Body or hand keypoint data:

==================================================

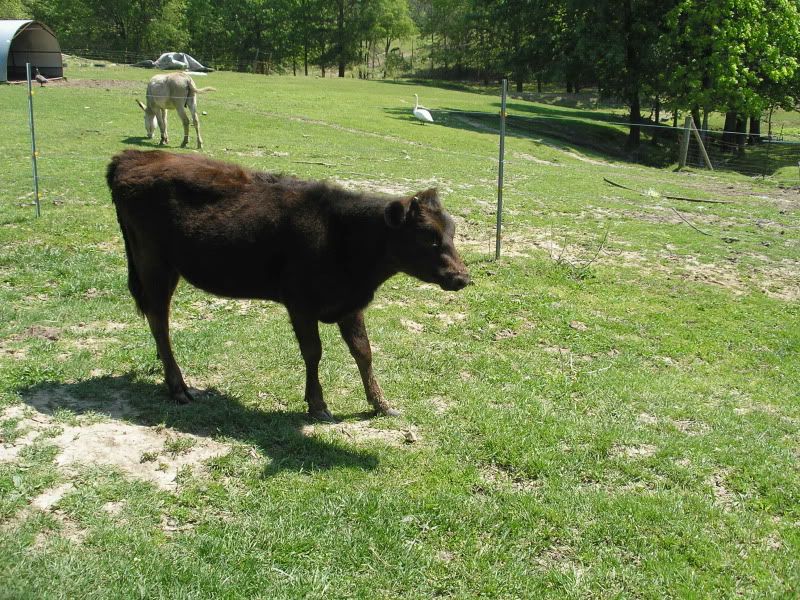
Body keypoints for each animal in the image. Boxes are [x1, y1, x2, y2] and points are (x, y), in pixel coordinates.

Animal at [106, 150, 470, 421]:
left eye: (452, 233)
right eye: (429, 238)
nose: (463, 277)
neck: (342, 235)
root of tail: (130, 156)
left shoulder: (350, 303)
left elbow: (363, 352)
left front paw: (381, 404)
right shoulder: (300, 303)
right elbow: (313, 351)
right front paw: (318, 405)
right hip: (154, 264)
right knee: (159, 319)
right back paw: (179, 387)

==================================================

**YOUR OBJECTIVE**
Reproduce each record from above exactly; pictures do not belong in the copy.

**RESULT**
Body keypoints for each animal in the image. Boxes are [x1, y1, x2, y2] and points are (x, y), in pixel coordinates.

Animal at [106, 150, 470, 421]:
left eye: (452, 233)
right eye: (429, 238)
nose: (463, 277)
neck: (342, 235)
root of tail: (130, 156)
left shoulder: (350, 303)
left elbow: (363, 352)
left front paw: (381, 404)
right shoulder: (300, 303)
right elbow: (313, 351)
right front paw: (318, 405)
right hip: (154, 264)
right knee: (159, 319)
right back paw: (179, 387)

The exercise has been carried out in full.